**Extracto de la página:**

╔══

PROPONE DIP. GABRIELA MARTINEZ REFORMA AL CÓDIGO PENAL PARA RECONOCER Y SANCIONAR LAS DENOMINADAS CONDUCTAS DE FRAUDE O ENGAÑO PARENTAL

La diputada Gabriela Guadalupe Martínez Vázquez presentó una iniciativa de reforma al Código Penal del Estado, con el objetivo de incorporar un tipo penal específico que sancione la atribución indebida de la paternidad o las obligaciones de filiación a un tercero, cuando medie dolo, engaño o aprovechamiento indebido de las circunstancias.

Ello no sólo responde a una necesidad de justicia material, sino que se alinea con el principio de proporcionalidad, al equilibrar la protección de los derechos de la niñez con los derechos patrimoniales y personales de quienes resulten afectados por estas conductas, manifestó la diputada proponente.

╚══

**Datos de origen:**
╔══

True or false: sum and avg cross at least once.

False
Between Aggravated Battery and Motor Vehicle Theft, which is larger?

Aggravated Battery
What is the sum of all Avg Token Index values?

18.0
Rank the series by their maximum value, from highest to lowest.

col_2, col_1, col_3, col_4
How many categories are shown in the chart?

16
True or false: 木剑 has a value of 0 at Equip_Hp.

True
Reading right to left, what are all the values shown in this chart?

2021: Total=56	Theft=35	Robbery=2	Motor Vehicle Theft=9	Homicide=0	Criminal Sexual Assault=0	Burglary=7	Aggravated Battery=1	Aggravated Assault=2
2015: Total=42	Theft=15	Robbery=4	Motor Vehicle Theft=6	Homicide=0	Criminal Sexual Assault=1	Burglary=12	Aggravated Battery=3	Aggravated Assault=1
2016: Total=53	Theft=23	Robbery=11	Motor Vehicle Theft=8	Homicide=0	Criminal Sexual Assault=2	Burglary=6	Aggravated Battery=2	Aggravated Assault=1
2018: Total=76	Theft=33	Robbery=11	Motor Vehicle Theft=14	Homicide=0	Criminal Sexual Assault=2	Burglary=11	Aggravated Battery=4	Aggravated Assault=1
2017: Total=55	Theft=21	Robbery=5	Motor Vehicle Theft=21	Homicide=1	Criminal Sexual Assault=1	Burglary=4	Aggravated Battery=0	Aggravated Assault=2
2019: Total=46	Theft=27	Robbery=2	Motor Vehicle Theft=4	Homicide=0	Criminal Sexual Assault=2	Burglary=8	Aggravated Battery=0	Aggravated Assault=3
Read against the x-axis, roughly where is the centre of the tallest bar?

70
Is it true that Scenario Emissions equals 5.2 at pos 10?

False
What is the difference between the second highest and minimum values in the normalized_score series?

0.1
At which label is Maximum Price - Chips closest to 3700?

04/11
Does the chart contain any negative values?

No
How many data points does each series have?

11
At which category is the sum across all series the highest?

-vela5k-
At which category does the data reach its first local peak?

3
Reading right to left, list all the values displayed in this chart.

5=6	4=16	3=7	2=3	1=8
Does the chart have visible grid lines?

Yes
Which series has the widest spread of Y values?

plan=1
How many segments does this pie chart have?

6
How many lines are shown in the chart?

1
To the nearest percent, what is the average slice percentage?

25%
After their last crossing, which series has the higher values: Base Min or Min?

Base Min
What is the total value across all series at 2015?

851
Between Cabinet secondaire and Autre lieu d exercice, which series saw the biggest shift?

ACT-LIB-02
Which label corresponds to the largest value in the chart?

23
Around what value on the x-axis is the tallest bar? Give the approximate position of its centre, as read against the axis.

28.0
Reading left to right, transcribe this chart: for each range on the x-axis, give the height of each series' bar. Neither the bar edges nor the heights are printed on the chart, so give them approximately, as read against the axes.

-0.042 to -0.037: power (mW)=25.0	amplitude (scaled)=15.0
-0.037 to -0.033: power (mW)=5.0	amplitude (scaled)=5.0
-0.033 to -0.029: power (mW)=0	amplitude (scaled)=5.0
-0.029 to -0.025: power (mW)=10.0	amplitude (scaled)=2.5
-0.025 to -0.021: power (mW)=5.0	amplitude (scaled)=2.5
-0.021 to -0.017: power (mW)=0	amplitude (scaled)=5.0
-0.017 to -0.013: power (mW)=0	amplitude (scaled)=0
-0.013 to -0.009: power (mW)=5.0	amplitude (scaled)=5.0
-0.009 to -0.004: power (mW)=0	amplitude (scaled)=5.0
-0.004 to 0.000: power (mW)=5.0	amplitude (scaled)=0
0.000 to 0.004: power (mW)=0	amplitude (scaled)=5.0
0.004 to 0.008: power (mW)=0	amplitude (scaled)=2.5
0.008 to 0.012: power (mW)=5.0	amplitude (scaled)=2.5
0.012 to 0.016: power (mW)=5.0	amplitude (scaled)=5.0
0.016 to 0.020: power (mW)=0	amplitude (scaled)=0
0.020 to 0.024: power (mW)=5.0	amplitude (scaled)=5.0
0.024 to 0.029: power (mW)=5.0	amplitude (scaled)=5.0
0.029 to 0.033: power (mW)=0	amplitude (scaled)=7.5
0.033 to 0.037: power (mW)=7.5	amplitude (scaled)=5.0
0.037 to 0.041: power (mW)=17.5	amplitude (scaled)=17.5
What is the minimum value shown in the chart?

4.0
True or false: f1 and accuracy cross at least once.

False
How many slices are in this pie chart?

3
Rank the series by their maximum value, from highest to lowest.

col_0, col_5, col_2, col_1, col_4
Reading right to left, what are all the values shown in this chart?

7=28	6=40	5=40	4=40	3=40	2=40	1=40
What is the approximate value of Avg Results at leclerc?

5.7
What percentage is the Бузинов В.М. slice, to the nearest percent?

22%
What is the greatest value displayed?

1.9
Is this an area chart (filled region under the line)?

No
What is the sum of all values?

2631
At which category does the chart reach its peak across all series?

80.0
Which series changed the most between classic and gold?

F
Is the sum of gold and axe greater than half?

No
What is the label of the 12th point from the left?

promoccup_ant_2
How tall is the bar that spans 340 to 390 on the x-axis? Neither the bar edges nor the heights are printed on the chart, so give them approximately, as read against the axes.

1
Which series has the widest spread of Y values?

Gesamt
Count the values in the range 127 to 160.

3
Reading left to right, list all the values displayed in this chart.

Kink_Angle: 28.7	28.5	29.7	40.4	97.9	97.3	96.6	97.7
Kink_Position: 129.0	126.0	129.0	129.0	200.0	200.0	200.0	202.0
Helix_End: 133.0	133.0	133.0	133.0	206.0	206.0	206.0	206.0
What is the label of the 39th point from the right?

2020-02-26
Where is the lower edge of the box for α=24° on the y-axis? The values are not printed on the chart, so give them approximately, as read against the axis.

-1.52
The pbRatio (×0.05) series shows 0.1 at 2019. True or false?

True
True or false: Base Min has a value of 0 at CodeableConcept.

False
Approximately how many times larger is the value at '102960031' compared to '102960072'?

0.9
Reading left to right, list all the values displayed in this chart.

╚══

**Problema A:**
Copia del extracto sobre la reforma al Código Penal el fragmento que empieza en las palabras "La diputada Gabriela" y termina después de "la diputada proponente.".
**Problema B:**
Según el extracto sobre la reforma al Código Penal, ¿qué conducta sancionaría el tipo penal específico que propone la diputada?
**Problema C:**
Prosigue el extracto sobre la reforma al Código Penal desde el punto en que termina.

**Resultado A:**
La diputada Gabriela Guadalupe Martínez Vázquez presentó una iniciativa de reforma al Código Penal del Estado, con el objetivo de incorporar un tipo penal específico que sancione la atribución indebida de la paternidad o las obligaciones de filiación a un tercero, cuando medie dolo, engaño o aprovechamiento indebido de las circunstancias.

Ello no sólo responde a una necesidad de justicia material, sino que se alinea con el principio de proporcionalidad, al equilibrar la protección de los derechos de la niñez con los derechos patrimoniales y personales de quienes resulten afectados por estas conductas, manifestó la diputada proponente.

**Resultado B:**
La atribución indebida de la paternidad o de las obligaciones de filiación a un tercero, cuando medie dolo, engaño o aprovechamiento indebido de las circunstancias.

**Resultado C:**
Expuso la legisladora que la propuesta no pretende, en modo alguno, debilitar el principio del interés superior de la niñez, sino fortalecerlo mediante la correcta identificación de los sujetos obligados, garantizando que las responsabilidades recaigan en quien verdaderamente corresponde conforme al vínculo biológico o jurídico.“Esta reforma se inscribe en una tendencia contemporánea del derecho comparado orientada a reconocer y sancionar las denominadas conductas de fraude o engaño parental, entendidas como aquellas que distorsionan deliberadamente la verdad biológica para generar consecuencias jurídicas indebidas”, señaló.La legisladora Martínez Vázquez afirmó que “es necesario y jurídicamente impostergable dotar al ordenamiento penal de herramientas que permitan sancionar estas conductas, proteger el patrimonio de las personas afectadas y reforzar la certeza en las relaciones de filiación, contribuyendo así a un sistema jurídico más equitativo, coherente y garantista”.

“Resulta jurídicamente inadmisible que el ordenamiento permita la subsistencia de obligaciones alimentarias, patrimoniales y familiares derivados de una filiación ficticia, sin prever mecanismos eficaces de sanción cuando dicha situación es producto de un actuar doloso. La ausencia de tipificación específica genera un estado de indefensión para la víctima, quien, aun cuando logre desvirtuar la paternidad en sede civil, carece de herramientas jurídicas suficientes para resarcir el detrimento económico sufrido”.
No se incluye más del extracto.